### WHAT TO PRODUCE
Can you lay out the lines of the rows below as a JSON list of strings, one string per line with blank lines left out, beginning at the line that contains "Polo s ž. Milanem" and stopping after the line that contains "odnutí soudu."?

(Saved data entries)
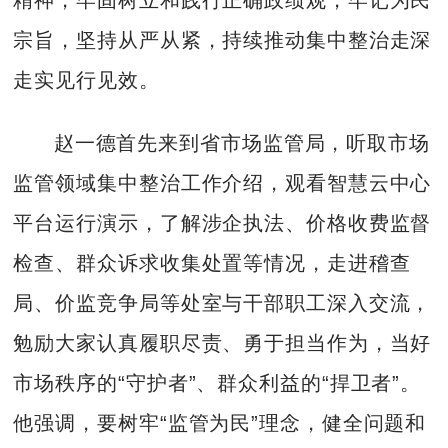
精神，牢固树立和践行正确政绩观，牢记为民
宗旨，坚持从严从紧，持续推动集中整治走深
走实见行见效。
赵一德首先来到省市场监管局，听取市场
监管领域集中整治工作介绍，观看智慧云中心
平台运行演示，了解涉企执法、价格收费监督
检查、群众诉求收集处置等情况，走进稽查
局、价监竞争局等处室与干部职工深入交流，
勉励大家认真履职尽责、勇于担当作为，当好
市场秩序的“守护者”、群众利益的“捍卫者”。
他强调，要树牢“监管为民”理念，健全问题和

---

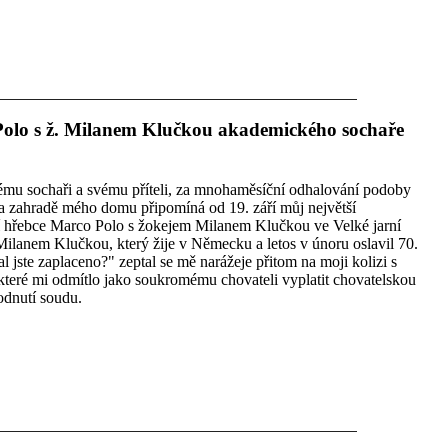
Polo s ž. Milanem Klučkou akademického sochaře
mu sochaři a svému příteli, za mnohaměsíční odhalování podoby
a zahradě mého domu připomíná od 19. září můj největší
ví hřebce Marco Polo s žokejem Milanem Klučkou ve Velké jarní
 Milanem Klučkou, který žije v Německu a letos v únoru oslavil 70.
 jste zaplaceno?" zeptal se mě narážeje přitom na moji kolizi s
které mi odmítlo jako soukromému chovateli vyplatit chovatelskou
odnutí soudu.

### ANSWER SPACE
[
  "Polo s ž. Milanem Klučkou akademického sochaře",
  "mu sochaři a svému příteli, za mnohaměsíční odhalování podoby",
  "a zahradě mého domu připomíná od 19. září můj největší",
  "ví hřebce Marco Polo s žokejem Milanem Klučkou ve Velké jarní",
  " Milanem Klučkou, který žije v Německu a letos v únoru oslavil 70.",
  " jste zaplaceno?\" zeptal se mě narážeje přitom na moji kolizi s",
  "které mi odmítlo jako soukromému chovateli vyplatit chovatelskou",
  "odnutí soudu."
]